* [What you are asked to do]:
Return every line of the data below that includes the string "TASK".

* [Data provided]:
- Opening Delimiter -

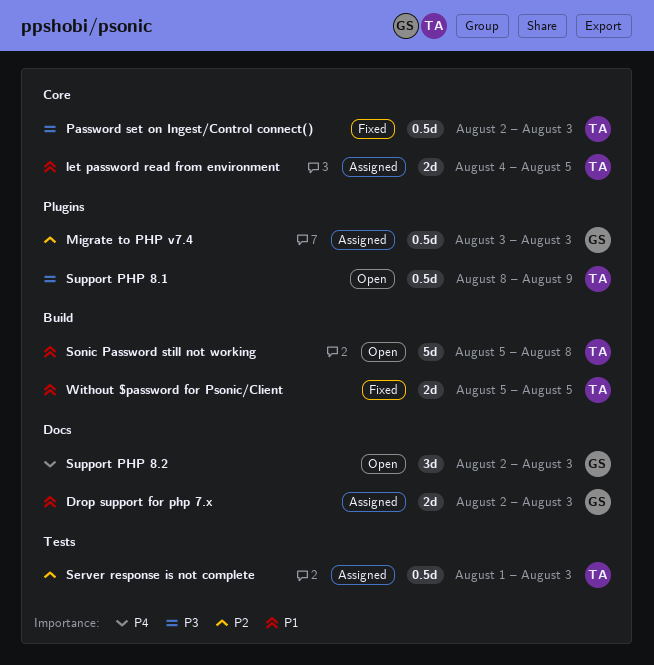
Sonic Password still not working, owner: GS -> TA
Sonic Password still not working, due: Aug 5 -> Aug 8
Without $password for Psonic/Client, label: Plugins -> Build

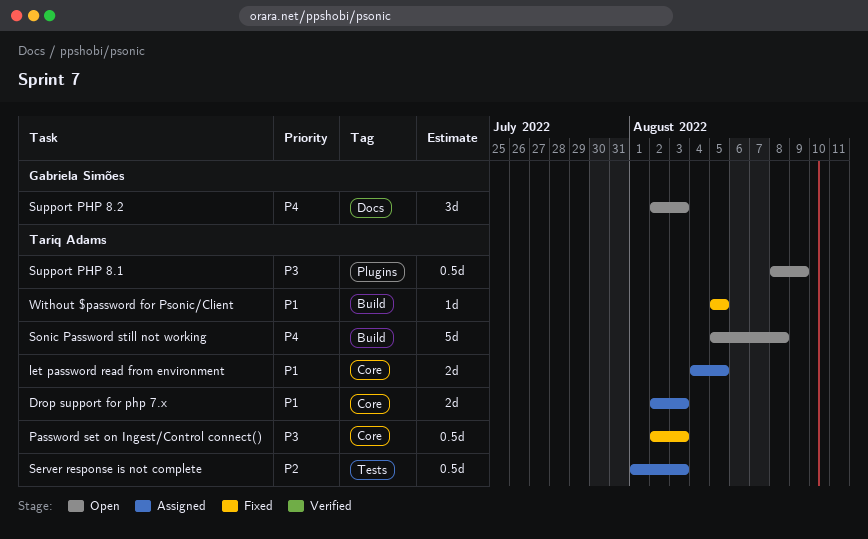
Drop support for php 7.x, owner: Gabriela Simões -> Tariq Adams
Drop support for php 7.x, label: Docs -> Core
Migrate to PHP v7.4: present -> none
Sonic Password still not working, priority: P1 -> P4
Without $password for Psonic/Client, estimate: 2d -> 1d

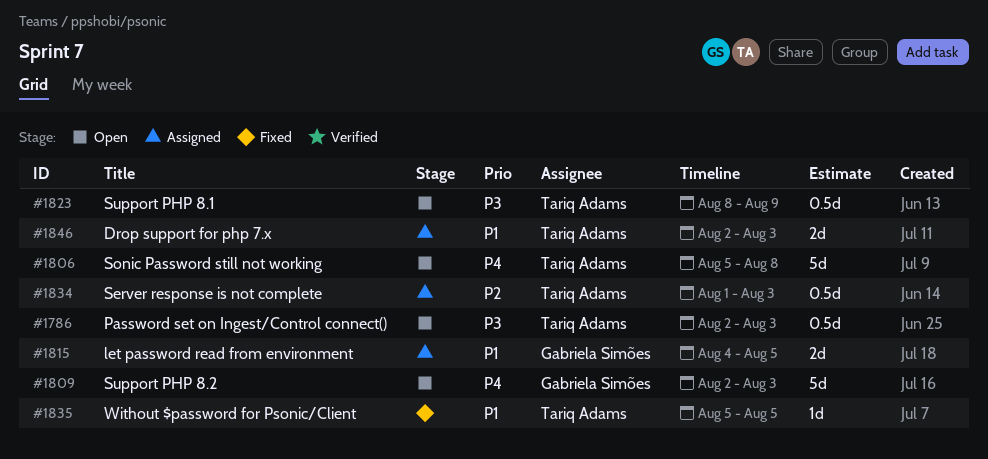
let password read from environment, owner: Tariq Adams -> Gabriela Simões
Password set on Ingest/Control connect(), status: Fixed -> Open
Support PHP 8.2, estimate: 3d -> 5d

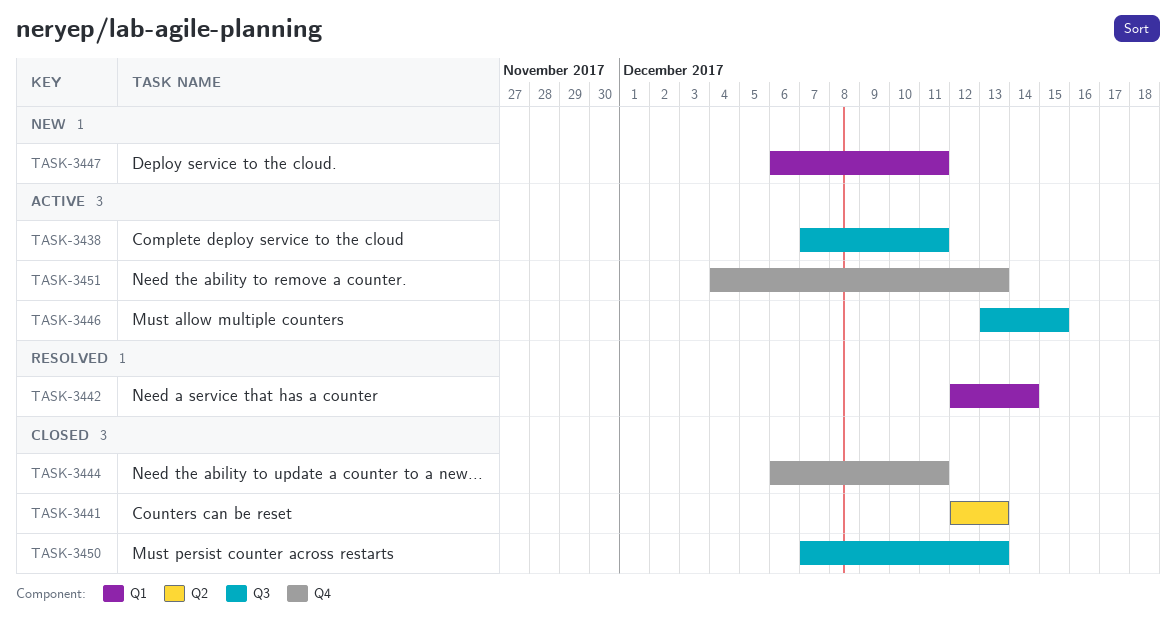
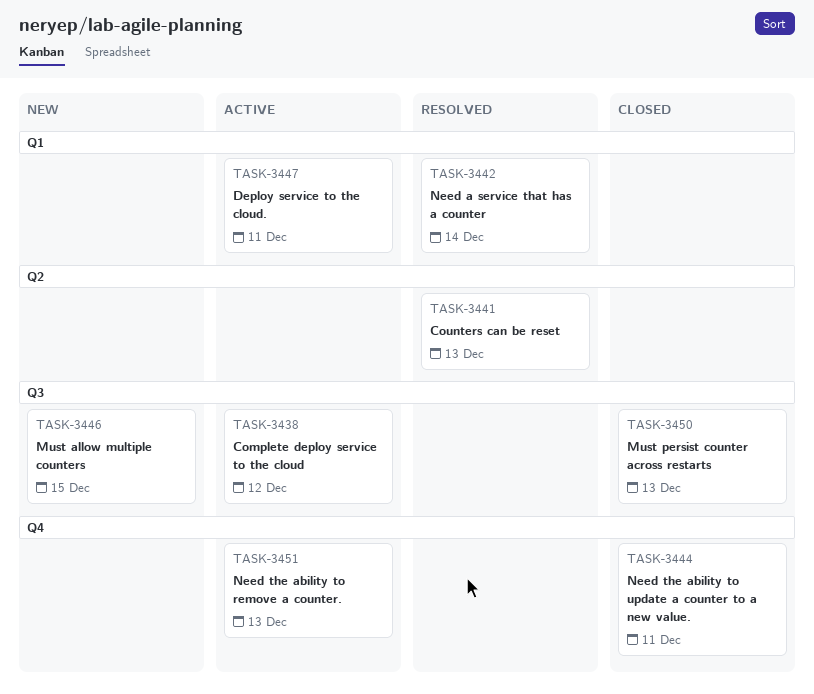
TASK-3438, due: Dec 11 -> Dec 12
TASK-3441, status: Closed -> Resolved
TASK-3446, status: Active -> New
TASK-3447, status: New -> Active

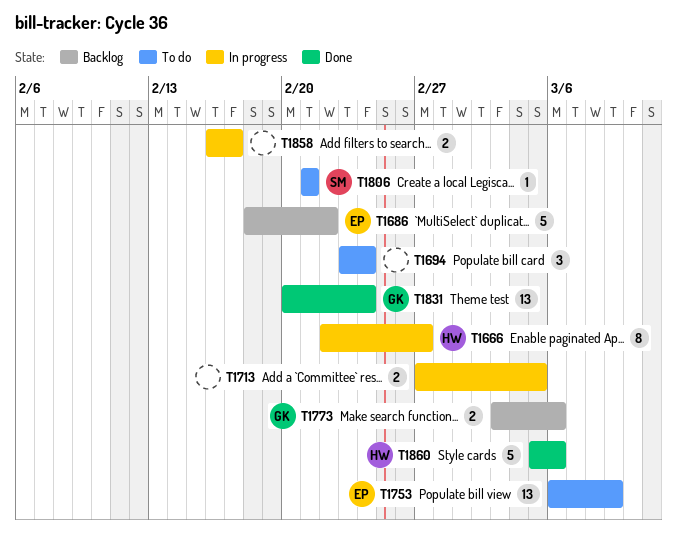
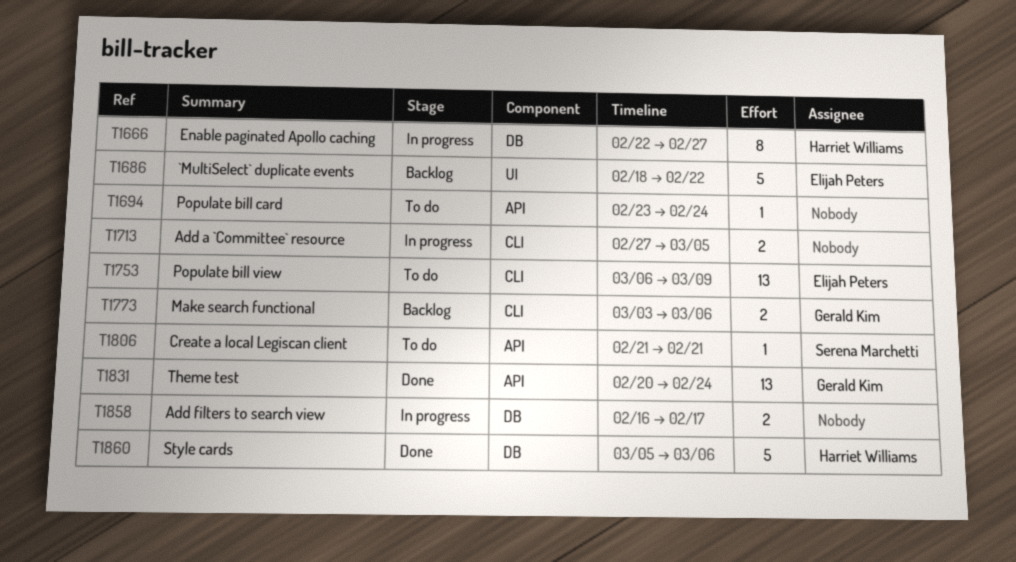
T1694, estimate: 3 -> 1

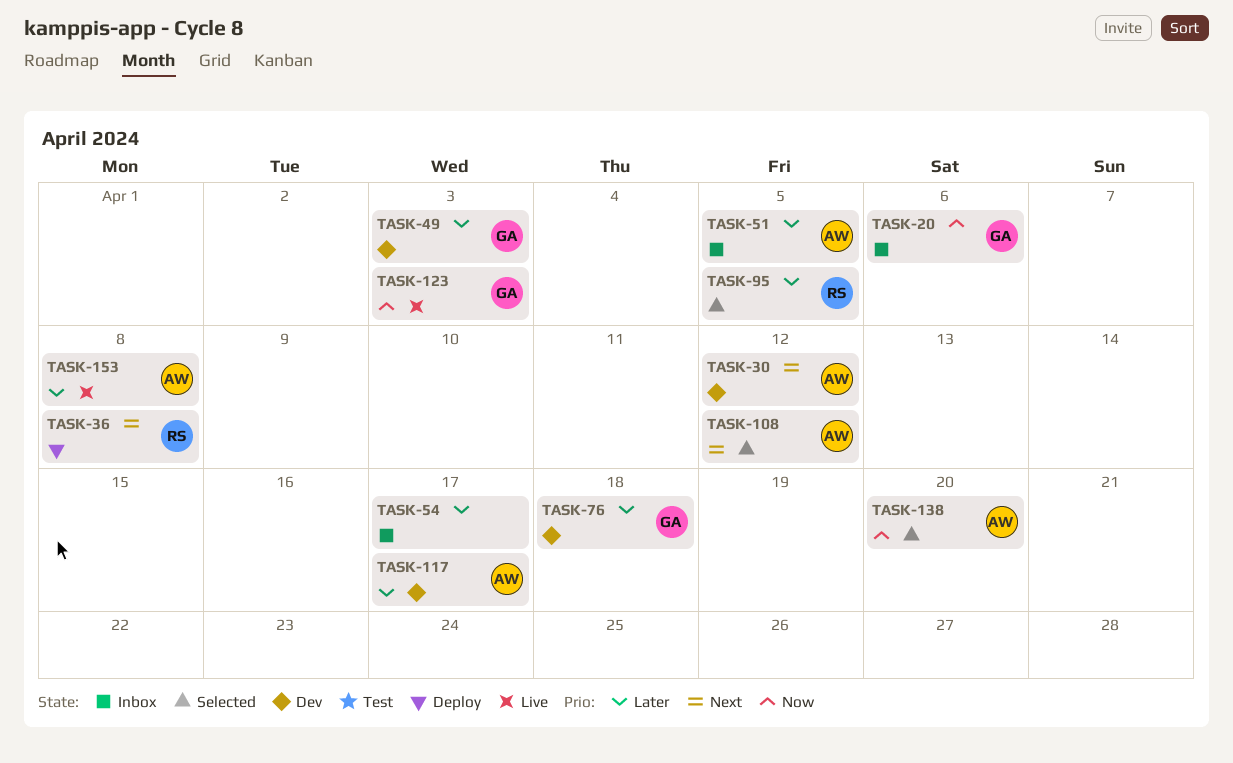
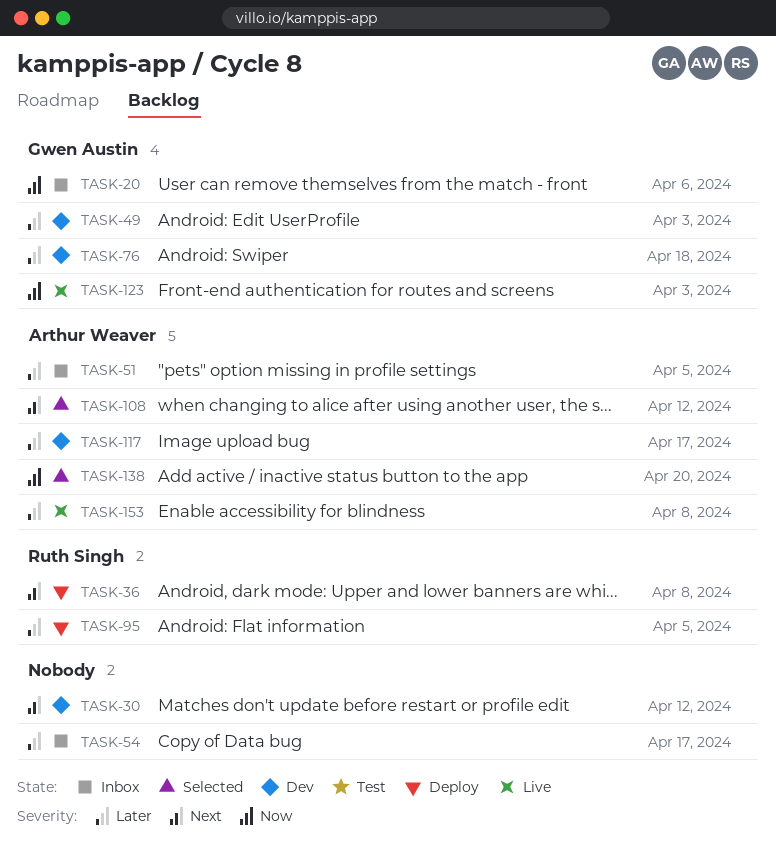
TASK-30, owner: Arthur Weaver -> none
TASK-95, status: Selected -> Deploy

- Closing Delimiter -

* [Exercise response]:
TASK-3438, due: Dec 11 -> Dec 12
TASK-3441, status: Closed -> Resolved
TASK-3446, status: Active -> New
TASK-3447, status: New -> Active
TASK-30, owner: Arthur Weaver -> none
TASK-95, status: Selected -> Deploy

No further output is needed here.